These are platforms and capabilities the PLAAF mostly lacked twenty years ago—though in some cases, the relevant assets remain few in number today. For example, China has only a few dozen aerial refueling tankers compared to the U.S.’s five hundred. Significant portions of the PLA continue to operate outdated systems like the 1950’s-era Type 59 tanks and J-7 jetfighters, but the growing proportions of modernized units give the PLA options suitable for expeditionary missions.
Wu Di pilots a new J-10C Vigorous Dragon, an agile, single-engine multi-role fighter similar in concept to the light-weight F-16. Curiously, despite a fly-by of a large Chengdu J-20 stealth fighter during a training sequence, it is not actually employed when the Chinese planners look for a way to elude terrorist-operated SA-6 ‘Kub’ surface-to-air missile batteries.
Political Harmony Defeats Dramatic Tension
Beijing has long maintained that Western military intervention on humanitarian grounds is merely a cover for opportunistic imperialism. By this philosophy, as long as you are a sovereign government, then what you do to maintain internal control is beyond criticism. Thus, the military intervention in the film is carefully justified as solely to protect Chinese nationals and soil from harm, and as being authorized by the incompetent Maobu government.
The script’s greatest problem, however, is its unwillingness to portray any serious flaws in its hyper-patriotic heroes. Most good military films explore the tension between the mechanistic obedience and composure under stress demanded by military organizations, versus natural human emotional responses, individualism and idealism. But in Sky Hunter, the heroes never enter real conflict, and their emotions never impedes the performance of their duty.

## [Exercise description]
Write out, word for word, the part of the Sky Hunter review that begins at the words "These are platforms" and ends after the words "surface-to-air missile batteries.".

## [Stored data]
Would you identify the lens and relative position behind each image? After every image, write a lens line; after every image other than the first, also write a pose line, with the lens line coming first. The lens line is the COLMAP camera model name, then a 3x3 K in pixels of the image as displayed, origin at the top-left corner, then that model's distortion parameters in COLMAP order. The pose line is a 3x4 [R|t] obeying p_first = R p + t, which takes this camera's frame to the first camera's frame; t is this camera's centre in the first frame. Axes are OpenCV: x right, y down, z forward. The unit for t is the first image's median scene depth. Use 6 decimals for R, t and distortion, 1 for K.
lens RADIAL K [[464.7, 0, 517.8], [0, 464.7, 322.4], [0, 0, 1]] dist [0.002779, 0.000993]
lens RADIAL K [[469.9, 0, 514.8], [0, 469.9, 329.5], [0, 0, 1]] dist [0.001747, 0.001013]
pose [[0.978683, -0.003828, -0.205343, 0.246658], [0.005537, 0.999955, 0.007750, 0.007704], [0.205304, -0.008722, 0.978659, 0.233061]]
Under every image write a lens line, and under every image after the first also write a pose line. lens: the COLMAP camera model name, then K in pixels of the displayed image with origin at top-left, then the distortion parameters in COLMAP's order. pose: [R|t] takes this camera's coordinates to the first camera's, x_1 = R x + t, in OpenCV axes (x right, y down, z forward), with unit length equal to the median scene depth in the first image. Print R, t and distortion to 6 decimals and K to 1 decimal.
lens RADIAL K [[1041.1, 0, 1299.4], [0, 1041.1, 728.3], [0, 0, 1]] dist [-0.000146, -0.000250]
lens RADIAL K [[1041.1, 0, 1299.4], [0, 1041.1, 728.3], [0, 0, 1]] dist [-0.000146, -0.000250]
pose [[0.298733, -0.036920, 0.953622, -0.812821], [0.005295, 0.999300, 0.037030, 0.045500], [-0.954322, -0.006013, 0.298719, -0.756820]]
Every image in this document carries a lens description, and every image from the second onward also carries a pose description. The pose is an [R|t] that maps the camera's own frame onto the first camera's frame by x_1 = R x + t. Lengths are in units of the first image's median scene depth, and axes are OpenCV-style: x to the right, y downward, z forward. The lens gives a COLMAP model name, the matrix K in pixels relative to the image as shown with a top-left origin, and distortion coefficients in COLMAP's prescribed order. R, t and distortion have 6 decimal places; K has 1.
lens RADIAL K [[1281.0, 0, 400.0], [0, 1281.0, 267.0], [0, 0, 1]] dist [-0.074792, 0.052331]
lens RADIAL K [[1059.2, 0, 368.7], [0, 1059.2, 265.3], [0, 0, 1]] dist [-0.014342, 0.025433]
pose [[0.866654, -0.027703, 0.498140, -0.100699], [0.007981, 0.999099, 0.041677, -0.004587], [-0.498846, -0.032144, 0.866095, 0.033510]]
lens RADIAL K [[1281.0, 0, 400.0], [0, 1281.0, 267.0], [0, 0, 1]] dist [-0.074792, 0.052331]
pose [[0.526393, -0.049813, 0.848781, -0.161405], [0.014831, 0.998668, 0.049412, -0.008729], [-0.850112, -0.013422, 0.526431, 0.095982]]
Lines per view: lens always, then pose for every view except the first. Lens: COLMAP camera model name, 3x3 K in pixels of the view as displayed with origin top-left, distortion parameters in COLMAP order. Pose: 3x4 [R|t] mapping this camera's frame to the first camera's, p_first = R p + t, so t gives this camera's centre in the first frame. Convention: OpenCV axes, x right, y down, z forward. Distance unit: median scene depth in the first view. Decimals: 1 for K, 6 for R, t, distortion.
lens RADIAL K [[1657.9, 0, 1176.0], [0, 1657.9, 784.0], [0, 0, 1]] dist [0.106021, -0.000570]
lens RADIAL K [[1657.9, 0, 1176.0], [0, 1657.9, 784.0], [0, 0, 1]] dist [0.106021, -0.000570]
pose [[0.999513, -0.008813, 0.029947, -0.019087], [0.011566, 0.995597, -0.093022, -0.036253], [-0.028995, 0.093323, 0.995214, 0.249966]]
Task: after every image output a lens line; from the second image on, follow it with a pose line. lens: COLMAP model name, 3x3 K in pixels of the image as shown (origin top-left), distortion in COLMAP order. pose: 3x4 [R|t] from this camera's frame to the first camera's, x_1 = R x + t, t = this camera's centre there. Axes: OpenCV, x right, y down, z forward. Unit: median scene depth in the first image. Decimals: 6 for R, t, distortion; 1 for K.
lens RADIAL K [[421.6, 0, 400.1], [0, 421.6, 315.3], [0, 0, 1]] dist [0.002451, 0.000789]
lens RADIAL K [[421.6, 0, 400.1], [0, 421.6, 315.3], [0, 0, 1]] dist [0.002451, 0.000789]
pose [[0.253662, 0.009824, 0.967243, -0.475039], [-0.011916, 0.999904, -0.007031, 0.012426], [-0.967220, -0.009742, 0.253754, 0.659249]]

## [Response]
These are platforms and capabilities the PLAAF mostly lacked twenty years ago—though in some cases, the relevant assets remain few in number today. For example, China has only a few dozen aerial refueling tankers compared to the U.S.’s five hundred. Significant portions of the PLA continue to operate outdated systems like the 1950’s-era Type 59 tanks and J-7 jetfighters, but the growing proportions of modernized units give the PLA options suitable for expeditionary missions.
Wu Di pilots a new J-10C Vigorous Dragon, an agile, single-engine multi-role fighter similar in concept to the light-weight F-16. Curiously, despite a fly-by of a large Chengdu J-20 stealth fighter during a training sequence, it is not actually employed when the Chinese planners look for a way to elude terrorist-operated SA-6 ‘Kub’ surface-to-air missile batteries.